-- Records follows --

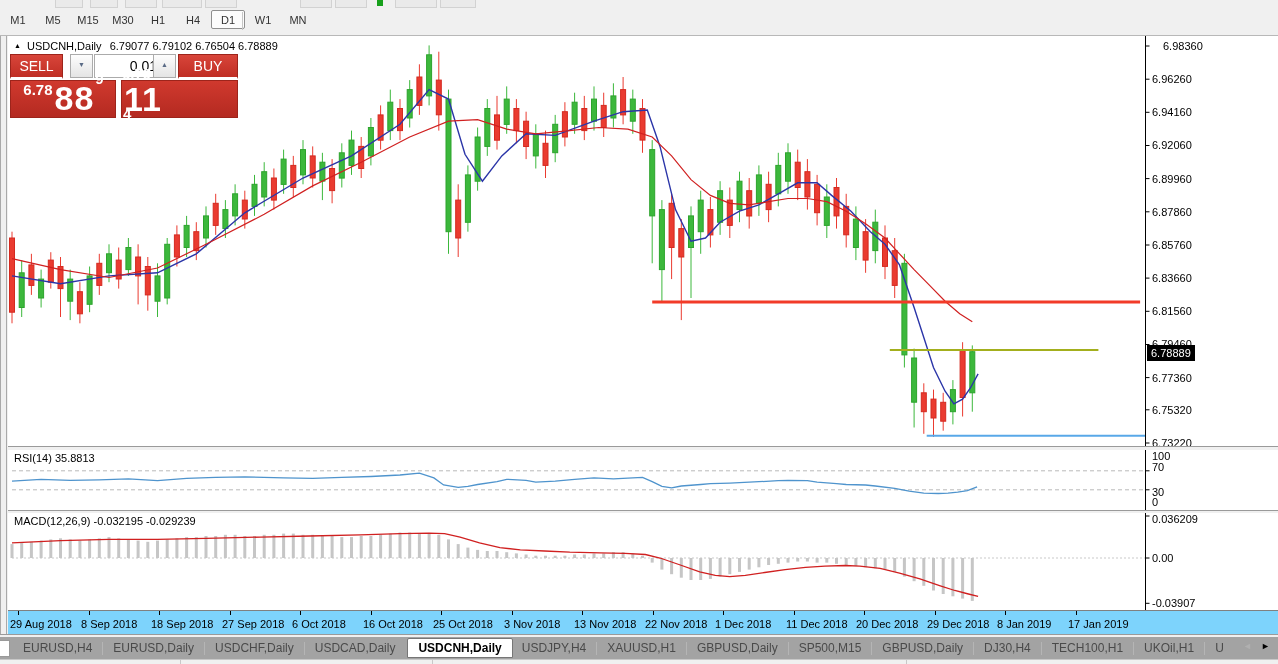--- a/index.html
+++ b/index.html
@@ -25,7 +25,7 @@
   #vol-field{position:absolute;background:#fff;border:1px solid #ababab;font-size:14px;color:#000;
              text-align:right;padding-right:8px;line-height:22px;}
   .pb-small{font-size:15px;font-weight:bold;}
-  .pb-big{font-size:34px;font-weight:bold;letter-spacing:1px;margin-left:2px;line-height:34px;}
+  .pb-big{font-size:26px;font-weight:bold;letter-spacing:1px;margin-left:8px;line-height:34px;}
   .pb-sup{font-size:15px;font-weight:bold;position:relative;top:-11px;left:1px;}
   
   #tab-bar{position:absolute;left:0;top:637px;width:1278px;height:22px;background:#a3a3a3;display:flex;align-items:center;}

-- Records concluded --

§ **Exercise description**: Select and copy every line of the material that holds the string "margin".

§ **Answer area**:
-  .pb-big{font-size:34px;font-weight:bold;letter-spacing:1px;margin-left:2px;line-height:34px;}
+  .pb-big{font-size:26px;font-weight:bold;letter-spacing:1px;margin-left:8px;line-height:34px;}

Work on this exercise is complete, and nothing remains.